The bicep curl is a gym staple and remains one of the best ways to build arm strength and size. The key to this exercise is maintaining proper form. Hold the dumbbell in one hand and lock your arm against your torso to steady your upper arm and maintain control. Simply extend your elbow so your arm is out straight before bringing the dumbbell back up to your shoulder. Ensure it is the bicep doing the work and that your body remains rigid. You’re better off starting light with good form and building on it than lifting heavy incorrectly. Complete 8-15 reps per set.

3. Dumbbell Floor Press – chest, shoulders, triceps

This is an image of a fitness model demonstrating the dumbbell floor press exercise at home.

A great way to build chest and anterior shoulder muscles with minimal fuss is through the dumbbell floor press. To complete the exercise, lay down on your back, flat on the floor. Hold a dumbbell in each hand close to your chest, with your elbows bent out to your side. Look directly up to the ceiling and extend your arms up, pressing the dumbbells high up towards the ceiling, before bringing them back down to your chest. Complete 8-15 reps per set.

4. Hammer Curl – forearms, bicep long head, grip strength

This is an image of a fitness model demonstrating the hammer curl exercise in his living room.

The hammer curl is just as important for accruing muscle definition in the arms as the bicep curl and a routine which involves both exercises will give you the best results. To complete the hammer curl correctly, hold a dumbbell in each hand with your arms down at your side and twist the bar of each weight so they face forward. Raise the dumbbell with each hand from your side up to your shoulder and back down again. Alternate arms between lifts and complete 10 reps on each side.

5. High Knees – quads, calves, hamstrings, hip flexors, fitness

This is an image of a fitness model demonstrating the high knees exercise at home as part of a high intensity interval training work out.

High Intensity Interval Training (HIIT) has become a global phenomenon in recent years as more people take to the idea of moving hard and fast in short bursts to lose weight and gain strength. High knees is a staple exercise in HIIT workouts and, as well as getting the heart racing, it improves balance and quad muscle endurance. To complete, simply stand up straight and jog on the spot, raising your knees up towards the ceiling as high as you can. Complete for between 40 seconds and a minute to get your heart racing and your legs burning. Add weight by holding one dumbbell to make the exercise more challenging if required.

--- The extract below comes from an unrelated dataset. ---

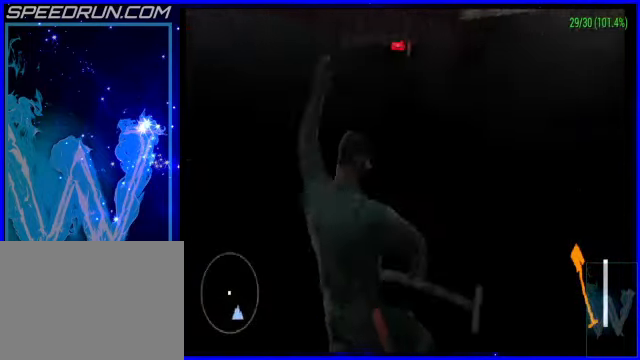
{"buttons": [], "left_stick": "center", "events": [[50, "left_stick", "down-right"], [300, "left_stick", "center"]]}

6. Dumbbell Lunge – hamstrings, quads, balance

This is an image of a fitness model demonstrating the dumbbell lunge exercise on a yoga mat in his living room.

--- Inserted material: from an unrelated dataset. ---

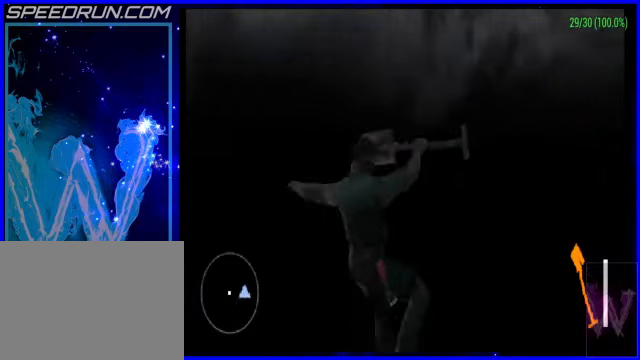
{"buttons": [], "left_stick": "center", "events": []}
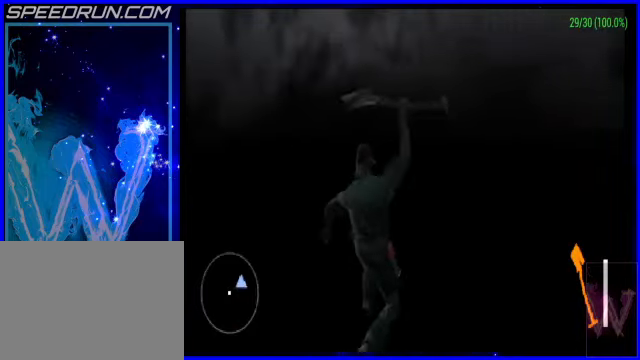
{"buttons": [], "left_stick": "down-right", "events": [[50, "R3", "down"], [200, "R3", "up"], [300, "left_stick", "right"], [500, "left_stick", "down-right"]]}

The dumbbell lunge is a brilliant way to improve leg strength and sharpen balance at the same time. The exercise works one leg at a time and so forces the body to balance on a single leg, which massively improves overall balance and aids practical movements. The exercise is hugely popular with runners and triathletes too as it concentrates on leg extension and improves acceleration as well as muscle endurance. To complete the lunge, stand up straight with a dumbbell in each hand down by your sides. Facing forwards, step one leg out in front of you, bending your forward knee. Lean forward and touch the knee of your trailing leg against the floor before stepping back out of the lunge to stand up straight again. Alternate between legs and complete 10-15 reps on either side.

7. Push-up – chest, shoulders, triceps

This is an image of a fitness model demonstrating the push-up exercise at home.

The go-to chest and shoulder exercise can do amazing things for your cardiovascular endurance as well as your upper body strength. As with all the exercises in this article, proper form is crucial to get results from push-ups, so concentrate on keeping your core tensed as you complete the exercise. To push-up correctly, adopt the plank position with your arms out straight, pressed against the floor, so your arms support your weight. Keeping your legs together, bend your arms to bring your whole body down to the floor until your chest is a few inches above the floor. Lift your body back up to the starting position to complete the lift. Keep your core muscles tensed throughout the lift to ensure your body stays rigid. Try to complete sets of 10 push-ups.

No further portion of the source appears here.